Tosa’s answer, with the apparent acquiescence of UWM, is to do away with restrictions on the type and density of development, and not on Innovation Campus only but also on the other two legs of jet-fueled stool — the Regional Medical Center and Research Park.

It also would limit further expansion of the Medical Center to a “Medical District” that it already mostly occupies south of Watertown Plank Road and, via this new road, open up land north of Watertown Plank that always has been reserved for future Medical Center growth to more high-density commercial development. And it would allow more mixed-use, non-tech-oriented development at Research Park itself.

The Tosa plan won’t do what Innovation Campus was intended to do. It won’t be a magnet pulling in new, innovative people and ideas from around the nation and around the world, creating thousands of jobs and dynamic, jaw-dropping new technologies. It will just move people around the metro area. And the 6,500 new residential units it envisions wouldn’t draw in new residents from outside metro Milwaukee — it just would move metro Milwaukee people out of their current neighborhoods and into Wauwatosa.

Against stiff opposition, Bud Selig got Miller Park built with public funding.
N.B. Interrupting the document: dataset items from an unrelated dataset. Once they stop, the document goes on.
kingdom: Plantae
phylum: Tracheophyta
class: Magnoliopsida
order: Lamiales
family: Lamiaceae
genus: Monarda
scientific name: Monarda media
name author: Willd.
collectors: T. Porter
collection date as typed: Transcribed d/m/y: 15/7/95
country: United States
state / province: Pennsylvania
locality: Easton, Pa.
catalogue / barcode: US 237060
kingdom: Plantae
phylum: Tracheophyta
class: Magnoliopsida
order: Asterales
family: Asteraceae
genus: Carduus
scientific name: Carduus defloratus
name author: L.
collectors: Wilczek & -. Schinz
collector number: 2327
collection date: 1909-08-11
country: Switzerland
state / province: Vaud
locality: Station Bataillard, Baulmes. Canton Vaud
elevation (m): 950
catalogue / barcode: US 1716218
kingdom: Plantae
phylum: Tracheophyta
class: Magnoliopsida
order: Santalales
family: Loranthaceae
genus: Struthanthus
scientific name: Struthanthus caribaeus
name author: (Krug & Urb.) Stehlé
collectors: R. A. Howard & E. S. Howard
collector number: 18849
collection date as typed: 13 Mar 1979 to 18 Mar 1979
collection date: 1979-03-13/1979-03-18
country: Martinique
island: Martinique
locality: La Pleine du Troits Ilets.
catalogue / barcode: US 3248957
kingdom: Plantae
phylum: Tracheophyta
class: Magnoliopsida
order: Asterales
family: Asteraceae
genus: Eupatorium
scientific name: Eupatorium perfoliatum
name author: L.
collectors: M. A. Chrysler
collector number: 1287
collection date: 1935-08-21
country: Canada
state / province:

The Milwaukee Bucks are getting a fab new arena, surrounded by a glitzy new district of bars and restaurants, funded in large part by taxpayers.

But we couldn’t do this. We couldn’t make a similar investment in knowledge, even for far less money than either of our sports arenas cost. It’s sad. It’s embarrassing. Hence all the silence.

Jim Price is a freelance journalist who lives in Wauwatosa.